Encryption works on sequences of bits. It can encrypt anything that can be represented as bits. It cannot encrypt anything that has not been converted to bits. Fortunately, anything in a computer, by definition, is, at some level, a sequence of bits.
Conversion of floating-point integers into bits and back is a common thing to do, subject to some standards such as IEEE 754. Some programming languages already offer functions for doing such conversion in a deterministic, well-defined way that maximizes interoperability; e.g. in Java.
As for key management... the most important point to understand is that encryption is not some kind of magic security sauce that improves security simply by being applied more or less generously. Encryption does not create confidentiality; it concentrates it. Suppose you have some (possibly big) chunk of data D, that you want to keep confidential even against people who can peek at the data where it is stored. By encrypting D (if it is done properly) with a key K, you have reduced the confidentiality issue to that of K: if attackers cannot see K, then they won't be able to see D even if they see the encrypted version of D. But you still have to think about how to keep K out of reach of these attackers.
For instance, if your attackers can take a dump of your database, full of data which was encrypted with K, and K is also stored in the database, then encryption was totally useless. Encryption can make sense only insofar as the key can be kept out of reach of attackers through some other methods (of course, the key being small and not changing often, it makes that task easier). Otherwise, encrypting all the data becomes, in fact, some elaborate dance that will spend CPU cycles, increase development costs and appease auditors, without actually making things more secure.

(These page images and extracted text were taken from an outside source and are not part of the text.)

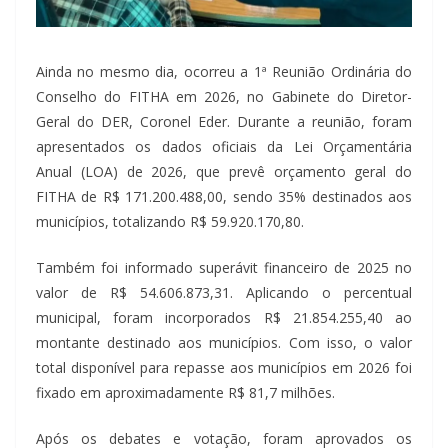
Ainda no mesmo dia, ocorreu a 1ª Reunião Ordinária do
Conselho do FITHA em 2026, no Gabinete do Diretor-
Geral do DER, Coronel Eder. Durante a reunião, foram
apresentados os dados oficiais da Lei Orçamentária
Anual (LOA) de 2026, que prevê orçamento geral do
FITHA de R$ 171.200.488,00, sendo 35% destinados aos
municípios, totalizando R$ 59.920.170,80.
Também foi informado superávit financeiro de 2025 no
valor de R$ 54.606.873,31. Aplicando o percentual
municipal, foram incorporados R$ 21.854.255,40 ao
montante destinado aos municípios. Com isso, o valor
total disponível para repasse aos municípios em 2026 foi
fixado em aproximadamente R$ 81,7 milhões.
Após os debates e votação, foram aprovados os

Encryption is a tool, not a goal. You don't encrypt because you want to encrypt (well, unfortunately, encryption is often applied for that exact reason). You encrypt because, within a given security model, you have determined that there is a confidentiality issue for data that is stored or transferred, and encryption can help in reducing that risk by mathematically moving out large chunks of hardware and software out of the exposure window. The model and the system architecture will tell you who (in terms of both people and system components) is supposed to access the data, and who should not; in other words, where the encryption/decryption key will have to be known; this, in turn, implies what kind of key management you need (number of keys, lifecycle of keys...).